**What is being asked:** Each record must be copied in full and unchanged; any image it holds is excluded.

**Data shown:**
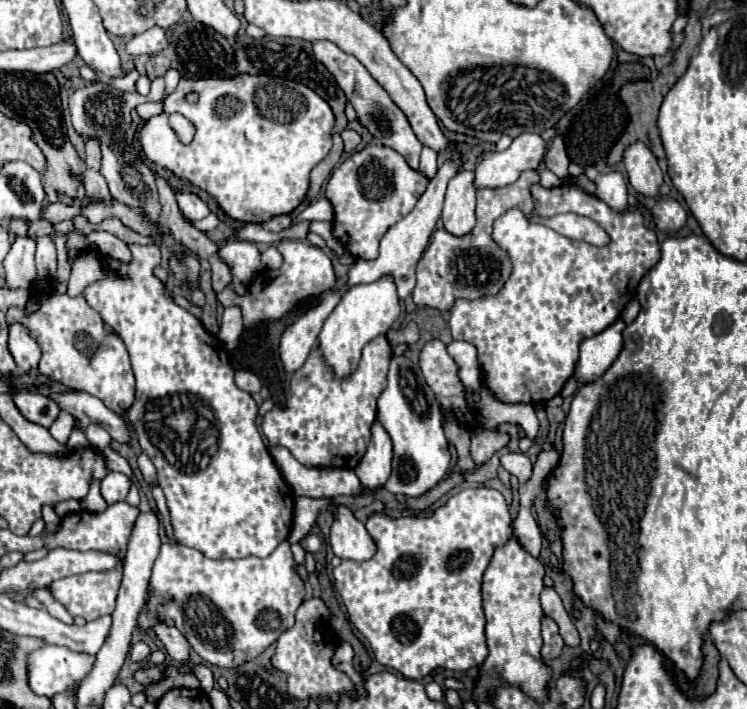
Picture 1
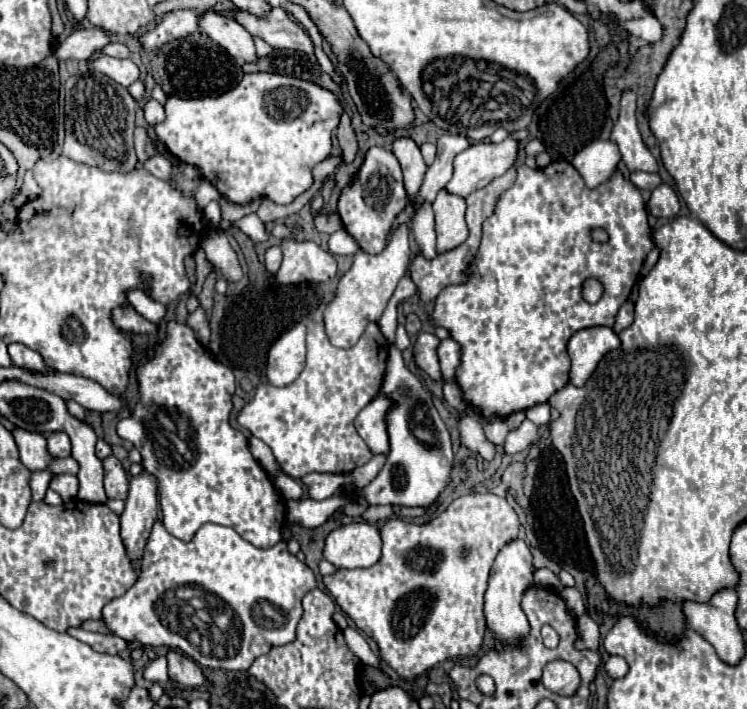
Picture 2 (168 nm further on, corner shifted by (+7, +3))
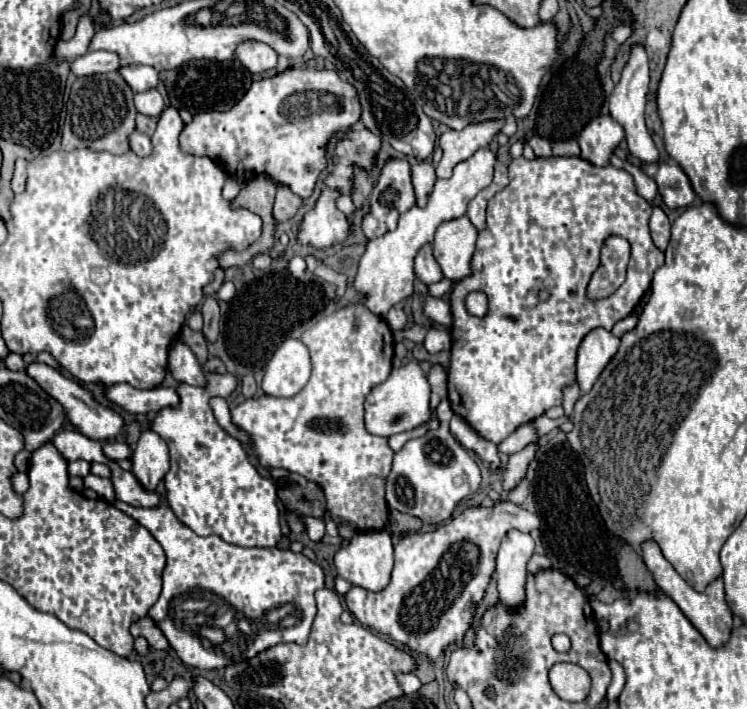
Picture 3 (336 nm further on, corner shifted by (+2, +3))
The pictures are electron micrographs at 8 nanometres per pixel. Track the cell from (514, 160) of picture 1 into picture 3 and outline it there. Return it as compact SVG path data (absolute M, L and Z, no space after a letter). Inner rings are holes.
M479 148L471 158L459 162L453 168L451 178L435 182L433 194L429 196L429 202L425 204L425 208L413 206L409 212L405 212L399 218L399 224L393 232L387 232L385 236L367 242L367 250L359 262L359 268L353 280L355 292L365 296L361 304L367 310L371 310L377 316L385 316L389 308L393 308L397 302L413 294L413 282L415 282L413 258L417 250L421 248L421 244L433 240L433 234L439 224L443 224L445 220L463 216L467 212L467 204L475 198L475 194L491 184L495 162L497 162L497 154L493 150Z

**Exercise response:**
Picture 1
Picture 2 (168 nm further on, corner shifted by (+7, +3))
Picture 3 (336 nm further on, corner shifted by (+2, +3))
The pictures are electron micrographs at 8 nanometres per pixel. Track the cell from (514, 160) of picture 1 into picture 3 and outline it there. Return it as compact SVG path data (absolute M, L and Z, no space after a letter). Inner rings are holes.
M479 148L471 158L459 162L453 168L451 178L435 182L433 194L429 196L429 202L425 204L425 208L413 206L409 212L405 212L399 218L399 224L393 232L387 232L385 236L367 242L367 250L359 262L359 268L353 280L355 292L365 296L361 304L367 310L371 310L377 316L385 316L389 308L393 308L397 302L413 294L413 282L415 282L413 258L417 250L421 248L421 244L433 240L433 234L439 224L443 224L445 220L463 216L467 212L467 204L475 198L475 194L491 184L495 162L497 162L497 154L493 150Z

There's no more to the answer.